Secure withing my counsel house,
Unsure of what to find.
Potions and pills merely camouflage ills.
I'm scared of finding my mind!

Religion is an opiate.
Oh God, please let me sleep.
Is this all dreams or what it seems -
A thought that's gone too deep.

Come Morpheus, take me to your arms,
We've got a date to keep.
I promise true I'll dream of you
But I just can't get to sleep!!!

© GH 23 July 1998

3 comments:

Anonymous said...

"These days, for reason unknown, I just can't seem to write."

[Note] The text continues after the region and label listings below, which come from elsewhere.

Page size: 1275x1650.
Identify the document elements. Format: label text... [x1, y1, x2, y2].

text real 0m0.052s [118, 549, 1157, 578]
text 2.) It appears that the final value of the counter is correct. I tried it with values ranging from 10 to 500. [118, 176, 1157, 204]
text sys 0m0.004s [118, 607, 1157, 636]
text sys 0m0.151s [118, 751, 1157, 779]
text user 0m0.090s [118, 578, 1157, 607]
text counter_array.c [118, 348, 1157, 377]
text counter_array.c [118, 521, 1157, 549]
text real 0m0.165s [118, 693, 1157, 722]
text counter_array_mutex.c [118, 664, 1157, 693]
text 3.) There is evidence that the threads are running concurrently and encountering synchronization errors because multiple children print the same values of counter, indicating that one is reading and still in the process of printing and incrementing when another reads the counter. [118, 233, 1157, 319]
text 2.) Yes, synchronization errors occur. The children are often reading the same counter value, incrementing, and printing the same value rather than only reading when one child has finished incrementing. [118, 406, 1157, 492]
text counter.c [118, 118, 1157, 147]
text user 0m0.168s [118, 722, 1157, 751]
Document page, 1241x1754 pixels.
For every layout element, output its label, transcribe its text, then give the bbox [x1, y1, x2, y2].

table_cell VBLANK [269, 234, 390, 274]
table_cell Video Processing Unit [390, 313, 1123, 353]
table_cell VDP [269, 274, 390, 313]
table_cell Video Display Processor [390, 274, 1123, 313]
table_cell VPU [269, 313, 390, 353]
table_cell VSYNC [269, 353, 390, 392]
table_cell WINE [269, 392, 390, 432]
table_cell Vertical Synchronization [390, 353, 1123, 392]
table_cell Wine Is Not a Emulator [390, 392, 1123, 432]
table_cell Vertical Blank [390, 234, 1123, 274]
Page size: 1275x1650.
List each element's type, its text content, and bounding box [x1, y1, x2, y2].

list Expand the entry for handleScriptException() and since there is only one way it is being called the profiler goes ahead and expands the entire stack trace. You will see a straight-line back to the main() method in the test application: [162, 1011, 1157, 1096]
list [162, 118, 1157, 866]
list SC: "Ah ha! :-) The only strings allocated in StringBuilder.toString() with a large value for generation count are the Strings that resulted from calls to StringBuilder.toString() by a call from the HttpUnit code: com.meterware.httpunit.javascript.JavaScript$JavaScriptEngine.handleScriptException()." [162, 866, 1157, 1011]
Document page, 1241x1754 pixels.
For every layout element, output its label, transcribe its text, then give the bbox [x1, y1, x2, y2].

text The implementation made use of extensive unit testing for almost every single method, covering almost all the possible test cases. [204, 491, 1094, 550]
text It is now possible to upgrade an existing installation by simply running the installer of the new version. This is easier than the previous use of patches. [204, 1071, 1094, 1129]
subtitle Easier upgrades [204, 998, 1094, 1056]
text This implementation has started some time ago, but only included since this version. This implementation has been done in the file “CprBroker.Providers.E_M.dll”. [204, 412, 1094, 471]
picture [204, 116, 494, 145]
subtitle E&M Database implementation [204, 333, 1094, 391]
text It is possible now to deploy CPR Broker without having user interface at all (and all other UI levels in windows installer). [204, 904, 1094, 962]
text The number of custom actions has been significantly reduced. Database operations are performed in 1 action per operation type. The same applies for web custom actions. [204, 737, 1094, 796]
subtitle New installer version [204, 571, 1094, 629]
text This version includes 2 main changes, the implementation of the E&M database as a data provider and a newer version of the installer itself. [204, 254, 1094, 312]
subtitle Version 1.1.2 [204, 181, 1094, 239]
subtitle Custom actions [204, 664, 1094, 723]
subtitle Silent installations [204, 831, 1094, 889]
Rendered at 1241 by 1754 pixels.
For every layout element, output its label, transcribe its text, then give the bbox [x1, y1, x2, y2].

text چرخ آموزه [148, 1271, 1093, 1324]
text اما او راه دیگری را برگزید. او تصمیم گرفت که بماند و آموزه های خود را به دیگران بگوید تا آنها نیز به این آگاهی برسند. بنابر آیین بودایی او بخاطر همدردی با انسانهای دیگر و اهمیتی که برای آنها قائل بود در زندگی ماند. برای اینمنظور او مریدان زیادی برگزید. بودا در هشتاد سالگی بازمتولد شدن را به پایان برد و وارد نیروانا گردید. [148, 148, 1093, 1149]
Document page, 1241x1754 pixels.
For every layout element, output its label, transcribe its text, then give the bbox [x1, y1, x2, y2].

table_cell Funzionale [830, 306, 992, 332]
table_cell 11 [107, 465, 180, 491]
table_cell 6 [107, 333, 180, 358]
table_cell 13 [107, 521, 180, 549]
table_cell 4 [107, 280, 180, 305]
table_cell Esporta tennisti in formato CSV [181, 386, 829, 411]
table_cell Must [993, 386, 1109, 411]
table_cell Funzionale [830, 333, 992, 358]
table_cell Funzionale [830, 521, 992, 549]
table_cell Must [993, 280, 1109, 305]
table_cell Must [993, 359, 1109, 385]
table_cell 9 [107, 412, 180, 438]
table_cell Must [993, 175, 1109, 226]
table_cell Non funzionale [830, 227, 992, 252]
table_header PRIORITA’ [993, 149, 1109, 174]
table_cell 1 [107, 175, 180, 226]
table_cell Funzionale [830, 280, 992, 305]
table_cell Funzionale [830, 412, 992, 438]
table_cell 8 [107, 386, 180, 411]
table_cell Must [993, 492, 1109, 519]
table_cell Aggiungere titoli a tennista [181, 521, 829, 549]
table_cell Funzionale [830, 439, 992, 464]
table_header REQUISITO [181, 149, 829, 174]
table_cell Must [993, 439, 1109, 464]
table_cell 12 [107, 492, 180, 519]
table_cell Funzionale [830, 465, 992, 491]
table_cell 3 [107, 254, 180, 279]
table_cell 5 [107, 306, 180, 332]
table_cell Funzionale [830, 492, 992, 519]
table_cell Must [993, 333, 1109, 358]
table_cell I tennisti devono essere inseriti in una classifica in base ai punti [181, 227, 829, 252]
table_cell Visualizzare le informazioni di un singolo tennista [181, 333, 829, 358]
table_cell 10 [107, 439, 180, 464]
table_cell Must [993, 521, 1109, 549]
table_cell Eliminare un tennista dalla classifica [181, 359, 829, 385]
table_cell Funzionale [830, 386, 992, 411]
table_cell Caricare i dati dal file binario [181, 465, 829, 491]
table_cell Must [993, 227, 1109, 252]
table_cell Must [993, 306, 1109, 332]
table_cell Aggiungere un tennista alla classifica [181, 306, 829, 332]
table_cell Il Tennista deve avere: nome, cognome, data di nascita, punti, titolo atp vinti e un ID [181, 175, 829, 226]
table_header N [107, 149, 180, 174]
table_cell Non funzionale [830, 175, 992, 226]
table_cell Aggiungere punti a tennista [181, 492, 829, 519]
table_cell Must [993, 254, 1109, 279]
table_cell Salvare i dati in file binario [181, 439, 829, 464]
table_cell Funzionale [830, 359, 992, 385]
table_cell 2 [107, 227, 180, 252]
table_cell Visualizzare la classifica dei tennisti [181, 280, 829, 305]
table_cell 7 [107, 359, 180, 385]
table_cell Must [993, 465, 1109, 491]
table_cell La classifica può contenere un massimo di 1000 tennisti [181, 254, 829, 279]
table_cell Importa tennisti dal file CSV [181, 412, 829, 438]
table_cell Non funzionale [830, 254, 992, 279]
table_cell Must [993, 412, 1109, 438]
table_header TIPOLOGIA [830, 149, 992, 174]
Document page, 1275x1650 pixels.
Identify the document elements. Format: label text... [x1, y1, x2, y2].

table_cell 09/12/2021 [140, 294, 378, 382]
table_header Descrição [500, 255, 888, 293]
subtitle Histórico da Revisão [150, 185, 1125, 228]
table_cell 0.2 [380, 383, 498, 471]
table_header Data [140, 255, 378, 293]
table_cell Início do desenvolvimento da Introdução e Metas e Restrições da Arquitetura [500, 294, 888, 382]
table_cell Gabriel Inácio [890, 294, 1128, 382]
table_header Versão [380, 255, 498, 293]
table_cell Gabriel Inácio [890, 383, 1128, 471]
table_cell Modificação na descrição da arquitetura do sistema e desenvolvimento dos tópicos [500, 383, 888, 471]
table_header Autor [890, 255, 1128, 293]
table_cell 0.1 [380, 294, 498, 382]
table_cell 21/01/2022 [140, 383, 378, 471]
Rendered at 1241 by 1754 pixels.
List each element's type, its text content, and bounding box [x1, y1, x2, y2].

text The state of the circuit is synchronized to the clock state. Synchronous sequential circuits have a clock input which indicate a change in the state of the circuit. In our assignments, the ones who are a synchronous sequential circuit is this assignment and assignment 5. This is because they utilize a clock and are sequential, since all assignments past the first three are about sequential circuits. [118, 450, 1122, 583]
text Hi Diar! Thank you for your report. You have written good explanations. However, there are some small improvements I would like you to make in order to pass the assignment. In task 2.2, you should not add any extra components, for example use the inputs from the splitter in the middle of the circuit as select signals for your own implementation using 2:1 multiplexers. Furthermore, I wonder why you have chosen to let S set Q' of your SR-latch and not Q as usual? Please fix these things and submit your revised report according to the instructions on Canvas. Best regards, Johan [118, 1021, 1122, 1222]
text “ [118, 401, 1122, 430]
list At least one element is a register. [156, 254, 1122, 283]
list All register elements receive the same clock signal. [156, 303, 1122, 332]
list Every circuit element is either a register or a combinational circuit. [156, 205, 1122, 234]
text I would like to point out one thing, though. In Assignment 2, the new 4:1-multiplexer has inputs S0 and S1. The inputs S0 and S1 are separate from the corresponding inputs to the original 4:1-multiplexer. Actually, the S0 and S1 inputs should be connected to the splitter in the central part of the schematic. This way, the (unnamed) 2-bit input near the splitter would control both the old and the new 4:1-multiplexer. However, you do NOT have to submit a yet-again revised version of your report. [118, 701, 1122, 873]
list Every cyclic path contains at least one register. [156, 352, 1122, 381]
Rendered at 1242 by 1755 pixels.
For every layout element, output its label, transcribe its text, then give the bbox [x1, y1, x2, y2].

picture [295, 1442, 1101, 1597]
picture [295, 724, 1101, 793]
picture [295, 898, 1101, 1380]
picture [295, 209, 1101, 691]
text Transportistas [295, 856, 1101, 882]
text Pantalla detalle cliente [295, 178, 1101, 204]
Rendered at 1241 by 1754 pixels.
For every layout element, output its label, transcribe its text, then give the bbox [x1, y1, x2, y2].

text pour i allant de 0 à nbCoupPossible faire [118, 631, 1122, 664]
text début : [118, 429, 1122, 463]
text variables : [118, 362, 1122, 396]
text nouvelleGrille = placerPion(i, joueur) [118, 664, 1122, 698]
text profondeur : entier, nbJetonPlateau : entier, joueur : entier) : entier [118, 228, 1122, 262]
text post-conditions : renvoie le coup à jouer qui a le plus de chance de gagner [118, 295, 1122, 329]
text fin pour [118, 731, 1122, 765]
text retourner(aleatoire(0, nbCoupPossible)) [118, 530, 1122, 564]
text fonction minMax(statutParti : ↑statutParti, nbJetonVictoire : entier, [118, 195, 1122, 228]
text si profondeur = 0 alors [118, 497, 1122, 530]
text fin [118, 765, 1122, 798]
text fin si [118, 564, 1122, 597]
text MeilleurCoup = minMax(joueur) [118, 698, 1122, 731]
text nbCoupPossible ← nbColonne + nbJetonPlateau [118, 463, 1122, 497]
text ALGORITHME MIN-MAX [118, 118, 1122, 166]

For somebody who 'can't seem to write' you have written a moving and sensitive blog post. That 'owed' and it's use of words is wonderful.

Just an opinion, but hopefully one that will encourage you.

Anonymous said...

you made me cry.

I've been to that black hole Bertie, was in it most of my life. Writing saved me. I was taught to write every day, stream of consciousness stuff, minimum 3 pages. Even if it was 3 pages of "i don't know what to write, i don't know what to write..."

Eventually, the words come.

Emma said...

That was beautiful and very moving...

Dont know what else to say...

{{{{{{{{squeeze}}}}}}}}}

Just take care you and dont be away from us too often....I would miss you.